Drew Barrymore makes her directing debut with this delightful roller-derby comedy. Scene for scene and beat for beat, this roller derby crowd-pleaser crackles with joy and jubilation.
"Whip It" is smashing. Scene for scene and beat for beat, this roller derby crowd-pleaser crackles with joy and jubilation. It's a rowdy comedy, a great date movie, a female-empowerment flick guys will love, a charming character study, an object lesson in finding your path and following your dream. Like "Rocky," "Slap Shot" and "Caddyshack," it's an instant classic that transcends its sports-movie roots while grabbing every gold medal in sight.

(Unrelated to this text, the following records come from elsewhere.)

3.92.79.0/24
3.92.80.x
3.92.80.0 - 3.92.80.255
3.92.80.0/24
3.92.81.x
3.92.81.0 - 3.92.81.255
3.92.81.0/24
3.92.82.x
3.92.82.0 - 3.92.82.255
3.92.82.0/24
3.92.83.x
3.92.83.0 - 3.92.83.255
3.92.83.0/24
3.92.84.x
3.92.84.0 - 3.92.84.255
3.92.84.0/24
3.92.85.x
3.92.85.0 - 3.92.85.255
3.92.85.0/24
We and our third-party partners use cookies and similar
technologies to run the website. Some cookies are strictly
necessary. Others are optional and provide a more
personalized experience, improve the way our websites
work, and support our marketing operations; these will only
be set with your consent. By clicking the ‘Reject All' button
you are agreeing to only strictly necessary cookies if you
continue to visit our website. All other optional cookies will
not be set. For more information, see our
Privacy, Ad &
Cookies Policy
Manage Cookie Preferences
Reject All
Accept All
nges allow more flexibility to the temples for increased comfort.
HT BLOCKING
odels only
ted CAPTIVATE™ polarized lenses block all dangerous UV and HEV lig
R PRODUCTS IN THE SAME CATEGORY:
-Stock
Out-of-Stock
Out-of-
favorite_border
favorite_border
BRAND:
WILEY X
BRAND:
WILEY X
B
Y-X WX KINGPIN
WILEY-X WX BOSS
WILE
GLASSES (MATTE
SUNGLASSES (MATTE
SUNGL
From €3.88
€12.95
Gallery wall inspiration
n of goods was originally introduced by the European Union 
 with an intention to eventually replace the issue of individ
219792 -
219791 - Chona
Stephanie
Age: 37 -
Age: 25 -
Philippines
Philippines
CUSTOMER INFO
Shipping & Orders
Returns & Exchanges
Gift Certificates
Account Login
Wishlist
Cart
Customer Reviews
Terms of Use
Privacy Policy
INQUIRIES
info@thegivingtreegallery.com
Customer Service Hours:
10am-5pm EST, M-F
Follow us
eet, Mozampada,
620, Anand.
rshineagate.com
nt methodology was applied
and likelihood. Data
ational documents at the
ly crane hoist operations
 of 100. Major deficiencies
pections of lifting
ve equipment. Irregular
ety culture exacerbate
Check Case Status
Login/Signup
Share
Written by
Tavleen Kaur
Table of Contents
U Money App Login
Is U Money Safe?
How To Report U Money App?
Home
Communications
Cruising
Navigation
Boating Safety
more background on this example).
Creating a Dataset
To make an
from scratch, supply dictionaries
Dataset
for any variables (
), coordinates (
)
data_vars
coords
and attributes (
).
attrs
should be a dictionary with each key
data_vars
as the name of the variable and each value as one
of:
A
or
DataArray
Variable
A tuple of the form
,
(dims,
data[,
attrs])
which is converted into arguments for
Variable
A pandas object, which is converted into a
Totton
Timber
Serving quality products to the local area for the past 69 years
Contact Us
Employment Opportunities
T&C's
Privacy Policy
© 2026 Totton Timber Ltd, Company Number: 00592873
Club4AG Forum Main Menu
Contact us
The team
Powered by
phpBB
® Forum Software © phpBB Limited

Ellen Page is magically delicious in the role she's been looking for since "Juno." She plays Bliss, a Texas teen whose mom, a onetime beauty queen, expects her daughters to carry on the family tradition. Bliss, who is happier in funky thrift shop duds than pageant gowns, goes along with it. She's antsy but dutiful, just as she is when waitressing at the Oink Joint, the local BBQ pit. She's trying to find herself, but her small town doesn't offer many role models. When a catty schoolmate regards her trashy-fun duds, she asks if Bliss has gone "alternative." "Alternative to what?" is her innocent reply.
On a shopping trip to Austin, she encounters her role models, a bevy of fun-loving tattooed skaters distributing roller-derby fliers. Her waitressing pal Pash drives them to the big city on the pretense of a study session for the SAT. The rink is a flurry of fishnet leggings, sharp elbows and squealing fun; grrrl power in the flesh. And the ring names: Smashley Simpson, Bloody Holly, Jabba the Slut! Bliss is mesmerized, tries out and is soon the team's rising star, Babe Ruthless.
Skating incognito is a juggling act. Bliss has to keep her secret from her folks (pushy Marcia Gay Harden nicely matched with laid-back Daniel Stern) and cadge rides from the supportive but envious Pash. Meanwhile, she's massively crushing on scruffy indie-rocker Oliver (Landon Pigg, who is a heartbreaker but not boringly, conventionally handsome).
That's a lot of story to keep under control, and first-time director Drew Barrymore manages the hustle and flow like a maestro. None of the plot lines is underfed; every character comes to the screen fully fleshed. While Bliss has antagonists (Harden is a snappish Mama Bear and Juliette Lewis is formidable as a bully-girl skater), there's not a cardboard villain in sight. Everyone has their reasons. Everything turns out pretty much as you'd expect, but it gets there in imaginative ways.
Young lovers Page and Pigg are fresh and unforced; their cleverly staged swimming pool makeout is breathtaking. Kristin Wiig, hip-hop star Eve and Barrymore are fantastic as Page's teammates. Andrew Wilson is gruffly adorable as the team's coach; Jimmy Fallon shines (yes, truly) as the sleazoid ring announcer and Minneapolis musician Har Mar Superstar has a ticklish cameo as a rival team's manager. "Whip It" is a stupendous hip check to the funnybone.